-------- 抜粋

車両全損修理時特約とは車両保険の特約で追加料金が必要です。

事故で車両保険を使う際、修理費が協定保険価額(車両保険金額)を超過した場合に、超過した修理費について50万円(30万円)を限度に保険金が支払われます。

ただし実際に車を修理した場合にだけ支払われます。

このページでは車両全損修理時特約について詳しく解説しています。

しばらくお付き合いいただけると幸いです。

まず名称について

まず名称・車両全損修理時特約とは|超過した修理代のため|車両保険・車両超過修理費用特約・車両修理時支払限度額引上げ特約

車両全損修理時特約は保険会社によって名称が異なります。

たとえば、

損保ジャパン 車両全損修理時特約
東京海上日動 車両修理時支払限度額引上げ特約
あいおいニッセイ 車両超過修理費用特約

といった違いがあります。

このページでは「車両全損修理時特約」でご説明していきます。

早わかり】車両全損修理時特約とは?

早わかり・車両全損修理時特約とは|超過した修理代のため|車両保険・車両超過修理費用特約・車両修理時支払限度額引上げ特約

では車両全損修理時特約の内容を簡単にまとめてみます。

【早わかり】車両全損修理時特約
  • 車両全損修理時特約は車両保険の特約です。

----------------
-------- 一覧

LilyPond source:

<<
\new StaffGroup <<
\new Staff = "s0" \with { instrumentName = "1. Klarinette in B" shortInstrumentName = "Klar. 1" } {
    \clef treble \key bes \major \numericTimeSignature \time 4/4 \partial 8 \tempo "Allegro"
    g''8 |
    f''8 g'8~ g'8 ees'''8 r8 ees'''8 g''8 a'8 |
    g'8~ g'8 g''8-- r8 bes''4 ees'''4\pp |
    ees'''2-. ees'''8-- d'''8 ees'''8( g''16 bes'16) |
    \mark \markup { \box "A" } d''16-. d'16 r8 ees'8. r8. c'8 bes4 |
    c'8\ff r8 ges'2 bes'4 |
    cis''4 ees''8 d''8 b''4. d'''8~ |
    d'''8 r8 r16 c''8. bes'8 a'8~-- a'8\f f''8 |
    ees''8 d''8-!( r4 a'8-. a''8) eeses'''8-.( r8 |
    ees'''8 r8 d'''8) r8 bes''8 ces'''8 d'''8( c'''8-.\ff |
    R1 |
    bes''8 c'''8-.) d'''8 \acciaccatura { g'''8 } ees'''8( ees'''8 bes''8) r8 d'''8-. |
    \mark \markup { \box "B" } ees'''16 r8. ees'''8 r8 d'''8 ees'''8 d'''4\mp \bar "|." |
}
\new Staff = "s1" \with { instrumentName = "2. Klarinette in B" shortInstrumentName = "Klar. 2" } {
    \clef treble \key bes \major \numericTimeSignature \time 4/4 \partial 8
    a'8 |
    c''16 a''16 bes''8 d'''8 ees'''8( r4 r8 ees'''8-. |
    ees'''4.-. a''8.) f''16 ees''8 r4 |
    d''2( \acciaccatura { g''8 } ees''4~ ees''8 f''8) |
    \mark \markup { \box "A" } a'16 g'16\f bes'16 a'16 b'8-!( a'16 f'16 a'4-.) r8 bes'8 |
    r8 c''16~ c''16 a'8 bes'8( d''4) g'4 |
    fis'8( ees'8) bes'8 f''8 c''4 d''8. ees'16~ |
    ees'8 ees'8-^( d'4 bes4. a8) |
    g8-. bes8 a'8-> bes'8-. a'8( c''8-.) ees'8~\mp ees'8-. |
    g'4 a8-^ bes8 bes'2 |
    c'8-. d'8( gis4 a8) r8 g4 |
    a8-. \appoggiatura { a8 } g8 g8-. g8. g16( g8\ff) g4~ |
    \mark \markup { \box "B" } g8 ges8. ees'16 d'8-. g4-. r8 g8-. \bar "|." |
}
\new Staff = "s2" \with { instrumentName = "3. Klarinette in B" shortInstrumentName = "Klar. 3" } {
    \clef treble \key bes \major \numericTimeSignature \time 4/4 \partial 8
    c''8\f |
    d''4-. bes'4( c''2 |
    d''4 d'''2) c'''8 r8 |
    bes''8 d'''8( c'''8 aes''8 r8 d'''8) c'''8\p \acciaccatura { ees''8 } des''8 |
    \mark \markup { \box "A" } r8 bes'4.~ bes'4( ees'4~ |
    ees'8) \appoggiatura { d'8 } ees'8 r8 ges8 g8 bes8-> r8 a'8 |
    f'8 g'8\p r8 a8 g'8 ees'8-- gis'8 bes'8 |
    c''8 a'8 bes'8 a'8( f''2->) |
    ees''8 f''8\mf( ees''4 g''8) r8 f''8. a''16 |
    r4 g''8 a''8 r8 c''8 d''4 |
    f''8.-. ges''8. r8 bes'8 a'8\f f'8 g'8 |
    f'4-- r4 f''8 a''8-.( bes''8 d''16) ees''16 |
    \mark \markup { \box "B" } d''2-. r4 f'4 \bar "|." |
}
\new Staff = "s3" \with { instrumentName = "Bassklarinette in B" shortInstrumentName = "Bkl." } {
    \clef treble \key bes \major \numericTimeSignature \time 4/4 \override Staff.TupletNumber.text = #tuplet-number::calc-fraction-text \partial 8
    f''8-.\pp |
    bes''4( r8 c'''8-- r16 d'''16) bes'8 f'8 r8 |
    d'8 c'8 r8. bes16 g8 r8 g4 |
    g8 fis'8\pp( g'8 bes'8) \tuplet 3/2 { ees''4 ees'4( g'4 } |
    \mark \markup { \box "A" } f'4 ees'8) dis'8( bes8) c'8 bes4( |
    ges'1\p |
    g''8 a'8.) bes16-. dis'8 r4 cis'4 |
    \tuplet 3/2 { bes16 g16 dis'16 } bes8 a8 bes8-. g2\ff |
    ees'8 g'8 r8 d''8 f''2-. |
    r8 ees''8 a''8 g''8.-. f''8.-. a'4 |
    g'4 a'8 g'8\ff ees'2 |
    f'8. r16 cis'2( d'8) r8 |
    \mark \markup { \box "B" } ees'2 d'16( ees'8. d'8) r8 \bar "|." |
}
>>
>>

----------------

> _課題_:
1. 上の抜粋のうち、「事故で車両保険を使う際、修理」を含む語句で始まり「しばらくお付き合いいただけると幸いです。」で終わる部分を、一字も変えずに再掲してください。
2. 上の記録から、文字列「acciaccatura」を含む行をすべて集めて書き出す。大文字と小文字は区別する。

> _解答_:
1.
事故で車両保険を使う際、修理費が協定保険価額(車両保険金額)を超過した場合に、超過した修理費について50万円(30万円)を限度に保険金が支払われます。

ただし実際に車を修理した場合にだけ支払われます。

このページでは車両全損修理時特約について詳しく解説しています。

しばらくお付き合いいただけると幸いです。

2.
    bes''8 c'''8-.) d'''8 \acciaccatura { g'''8 } ees'''8( ees'''8 bes''8) r8 d'''8-. |
    d''2( \acciaccatura { g''8 } ees''4~ ees''8 f''8) |
    bes''8 d'''8( c'''8 aes''8 r8 d'''8) c'''8\p \acciaccatura { ees''8 } des''8 |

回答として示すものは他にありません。